Entries from a dataset
# # #

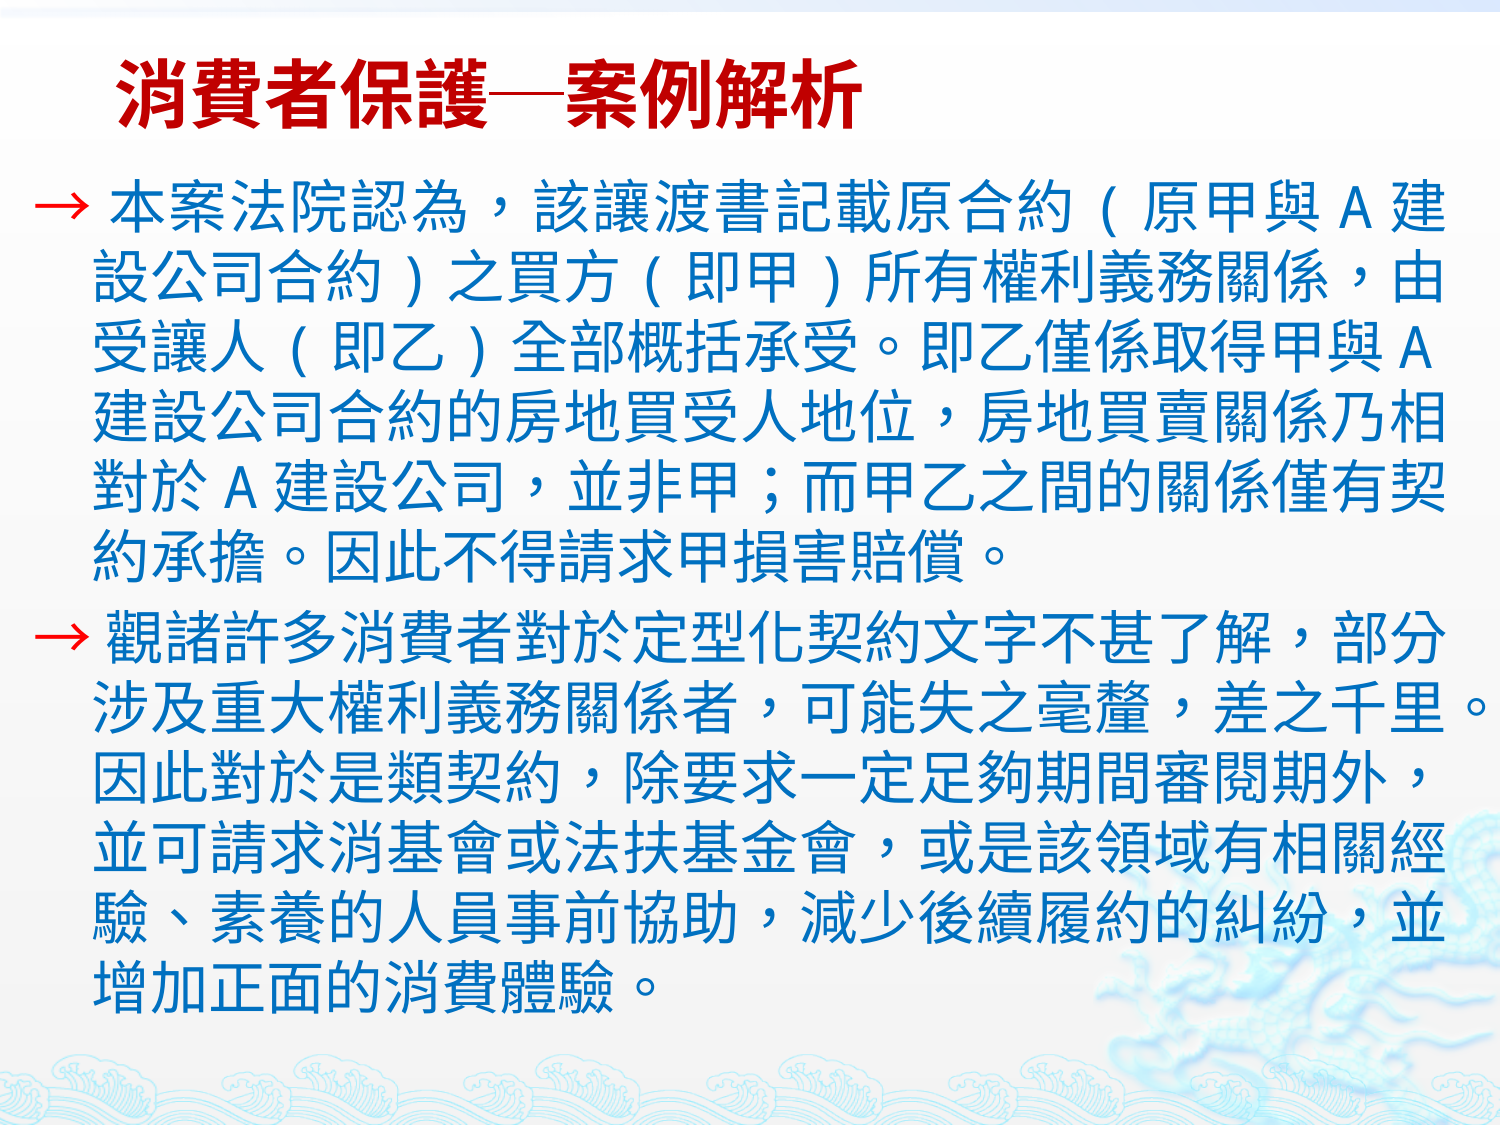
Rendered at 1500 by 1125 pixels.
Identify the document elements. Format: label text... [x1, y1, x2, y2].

list →本案法院認為，該讓渡書記載原合約(原甲與A建設公司合約)之買方(即甲)所有權利義務關係，由受讓人(即乙)全部概括承受。即乙僅係取得甲與A建設公司合約的房地買受人地位，房地買賣關係乃相對於A建設公司，並非甲；而甲乙之間的關係僅有契約承擔。因此不得請求甲損害賠償。 →觀諸許多消費者對於定型化契約文字不甚了解，部分涉及重大權利義務關係者，可能失之毫釐，差之千里。因此對於是類契約，除要求一定足夠期間審閱期外，並可請求消基會或法扶基金會，或是該領域有相關經驗、素養的人員事前協助，減少後續履約的糾紛，並增加正面的消費體驗。 [0, 162, 1463, 633]
title 消費者保護─案例解析 [99, 0, 1475, 275]
picture [0, 806, 1500, 1125]
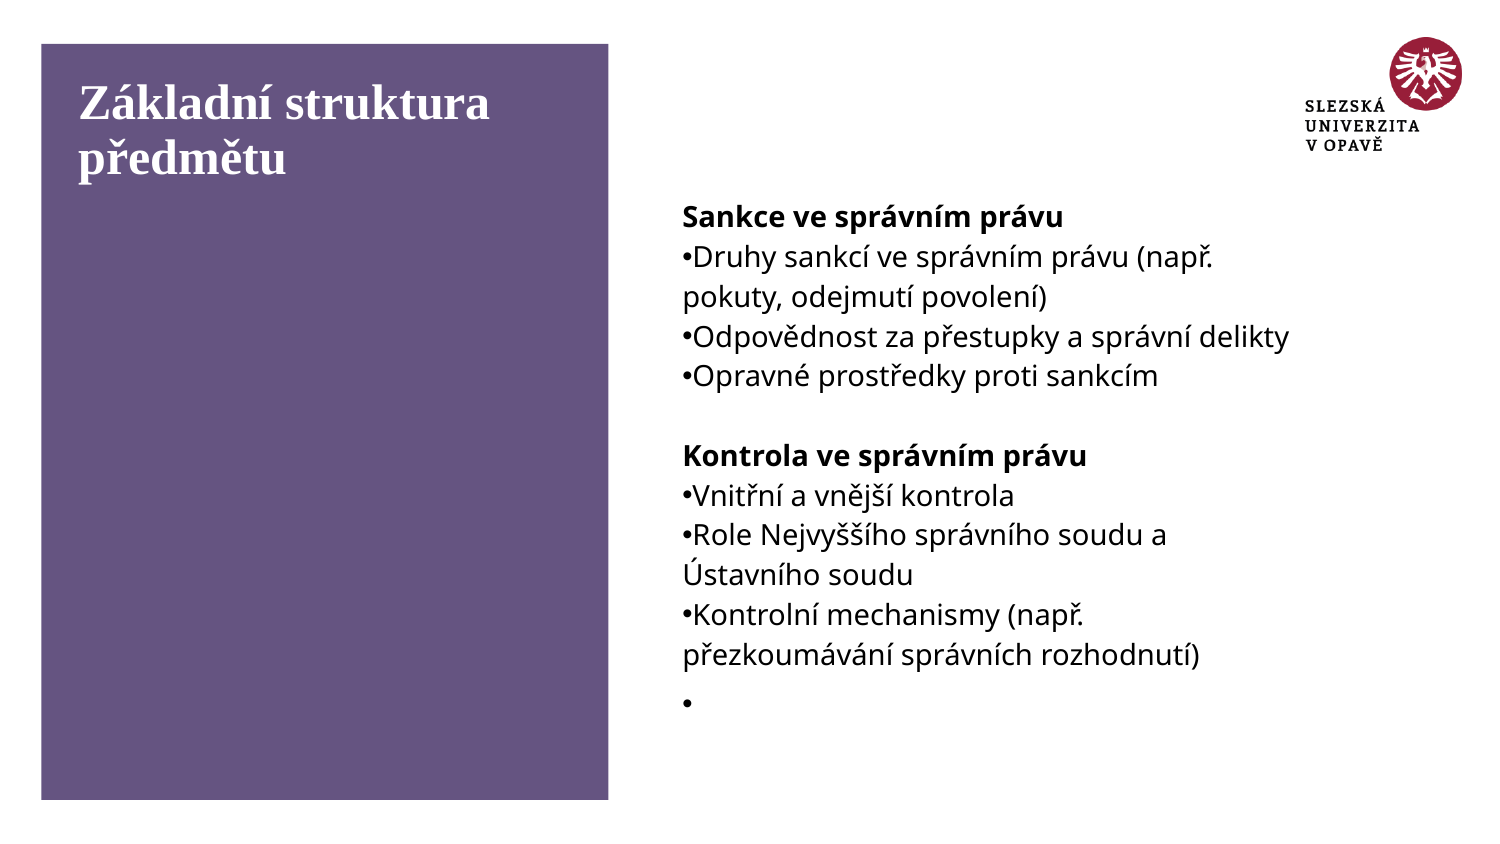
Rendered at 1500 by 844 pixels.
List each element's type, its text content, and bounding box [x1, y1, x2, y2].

# # #

• **EXERCISE PROMPT**
Convert the items above into a numbered list with one line per entry, omitting blank lines and every picture.

• **RESULT BELOW**
1. Rendered at 1500 by 1125 pixels.
2. Identify the document elements. Format: label text... [x1, y1, x2, y2].
3. list →本案法院認為，該讓渡書記載原合約(原甲與A建設公司合約)之買方(即甲)所有權利義務關係，由受讓人(即乙)全部概括承受。即乙僅係取得甲與A建設公司合約的房地買受人地位，房地買賣關係乃相對於A建設公司，並非甲；而甲乙之間的關係僅有契約承擔。因此不得請求甲損害賠償。 →觀諸許多消費者對於定型化契約文字不甚了解，部分涉及重大權利義務關係者，可能失之毫釐，差之千里。因此對於是類契約，除要求一定足夠期間審閱期外，並可請求消基會或法扶基金會，或是該領域有相關經驗、素養的人員事前協助，減少後續履約的糾紛，並增加正面的消費體驗。 [0, 162, 1463, 633]
4. title 消費者保護─案例解析 [99, 0, 1475, 275]
5. picture [0, 806, 1500, 1125]
6. Rendered at 1500 by 844 pixels.
7. List each element's type, its text content, and bounding box [x1, y1, x2, y2].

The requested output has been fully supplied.